So I met this guy for lunch yesterday. We had first met each other online and emailed back and forth for a bit. He's my age, the pictures of him didn't look awful, stable job... and then we met.
Between the dental hygiene that was seriously lacking, his inability to hold a conversation, and his self imposed shut-in status, I couldn't get away fast enough.
The guy has lived in the town that I moved to 16 years ago since he was 3... 3! and he has no idea about what activities are around for him to do (of which there are MILLIONS). He's lived with the same 2 people for the last 18 years and while this isn't so bothersome, the fact that when he left the apartment he was sharing with them to buy a house he felt the need to take them along because "we have been living together so long why change"
I don't know, maybe just to see if you could find someone you wanted to spend you life with rather than flatmates!

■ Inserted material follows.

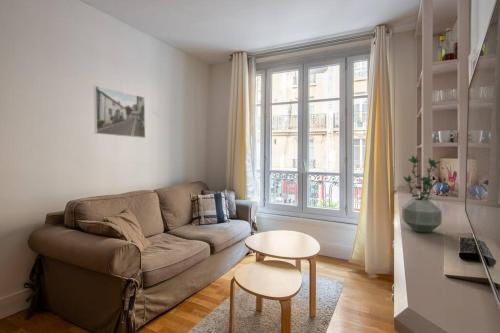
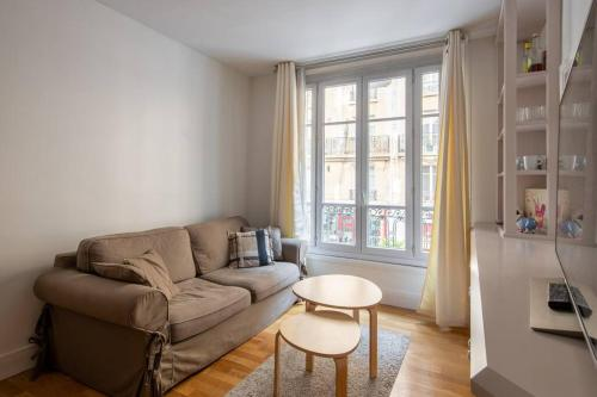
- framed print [93,84,146,139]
- potted plant [401,155,443,234]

Or just to see if you could!
I keep thinking about a palm reading I had done while in college (which I don't honestly know if I believe or not). The reader said I would have 3 loves in my life. I know I married one, but obviously he didn't feel the same way about me as I did about him. I believe I know who the other two were... but again, they didn't feel the same way about me. So is that it then? I have had my shot at the family I dreamed of having a a child and I failed? Or have I yet to meet my other two loves?
Or is this all just bullshit and if I just give up and appreciate what I have I'll be happy no matter who I'm with or what my relationship status is... that feels most right.